[Joint position lists]
━━━━━━

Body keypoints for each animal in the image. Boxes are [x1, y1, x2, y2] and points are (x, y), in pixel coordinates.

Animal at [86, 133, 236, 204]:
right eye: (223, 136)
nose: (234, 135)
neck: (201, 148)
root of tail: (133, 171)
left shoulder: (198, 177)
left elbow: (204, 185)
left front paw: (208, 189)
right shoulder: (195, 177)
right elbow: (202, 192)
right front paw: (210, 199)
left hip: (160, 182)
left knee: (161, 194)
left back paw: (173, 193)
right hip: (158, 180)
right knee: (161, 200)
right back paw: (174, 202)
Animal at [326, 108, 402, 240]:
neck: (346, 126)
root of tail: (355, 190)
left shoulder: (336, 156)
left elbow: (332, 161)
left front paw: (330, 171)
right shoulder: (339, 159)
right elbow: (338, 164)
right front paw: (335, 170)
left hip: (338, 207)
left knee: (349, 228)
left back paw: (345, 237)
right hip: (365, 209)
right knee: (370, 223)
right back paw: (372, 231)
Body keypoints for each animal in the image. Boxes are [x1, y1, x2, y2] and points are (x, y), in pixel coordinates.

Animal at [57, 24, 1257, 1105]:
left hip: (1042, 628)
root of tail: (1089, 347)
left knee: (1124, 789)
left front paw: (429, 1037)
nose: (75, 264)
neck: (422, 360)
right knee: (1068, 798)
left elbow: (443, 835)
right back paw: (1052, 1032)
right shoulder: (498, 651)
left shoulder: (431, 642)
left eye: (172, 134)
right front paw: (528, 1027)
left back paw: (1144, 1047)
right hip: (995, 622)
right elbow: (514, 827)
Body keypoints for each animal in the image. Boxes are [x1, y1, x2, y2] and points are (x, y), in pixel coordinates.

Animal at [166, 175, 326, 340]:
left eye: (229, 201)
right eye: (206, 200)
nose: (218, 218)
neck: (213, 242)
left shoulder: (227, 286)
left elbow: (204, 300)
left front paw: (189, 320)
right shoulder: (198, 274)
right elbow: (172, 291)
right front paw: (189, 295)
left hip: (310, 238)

━━━━━━

_What needs to be done_.
Transcribe every record above word for word.

_Written reply_.
Body keypoints for each animal in the image. Boxes are [x1, y1, x2, y2] and points are (x, y), in pixel coordinates.

Animal at [86, 133, 236, 204]:
right eye: (223, 136)
nose: (234, 135)
neck: (201, 148)
root of tail: (133, 171)
left shoulder: (198, 177)
left elbow: (204, 185)
left front paw: (208, 189)
right shoulder: (195, 177)
right elbow: (202, 192)
right front paw: (210, 199)
left hip: (160, 182)
left knee: (161, 194)
left back paw: (173, 193)
right hip: (158, 180)
right knee: (161, 200)
right back paw: (174, 202)
Animal at [326, 108, 402, 240]:
neck: (346, 126)
root of tail: (355, 190)
left shoulder: (336, 156)
left elbow: (332, 161)
left front paw: (330, 171)
right shoulder: (339, 159)
right elbow: (338, 164)
right front paw: (335, 170)
left hip: (338, 207)
left knee: (349, 228)
left back paw: (345, 237)
right hip: (365, 209)
right knee: (370, 223)
right back paw: (372, 231)
Body keypoints for each animal in the image. Boxes are [x1, y1, x2, y2] and points are (x, y), in pixel coordinates.

Animal at [57, 24, 1257, 1105]:
left hip: (1042, 628)
root of tail: (1089, 347)
left knee: (1124, 789)
left front paw: (429, 1037)
nose: (75, 264)
neck: (422, 360)
right knee: (1068, 798)
left elbow: (443, 835)
right back paw: (1052, 1032)
right shoulder: (498, 651)
left shoulder: (431, 642)
left eye: (172, 134)
right front paw: (528, 1027)
left back paw: (1144, 1047)
right hip: (995, 622)
right elbow: (514, 827)
Body keypoints for each animal in the image. Boxes are [x1, y1, x2, y2] and points are (x, y), in pixel coordinates.

Animal at [166, 175, 326, 340]:
left eye: (229, 201)
right eye: (206, 200)
nose: (218, 218)
neck: (213, 242)
left shoulder: (227, 286)
left elbow: (204, 300)
left front paw: (189, 320)
right shoulder: (198, 274)
right elbow: (172, 291)
right front paw: (189, 295)
left hip: (310, 238)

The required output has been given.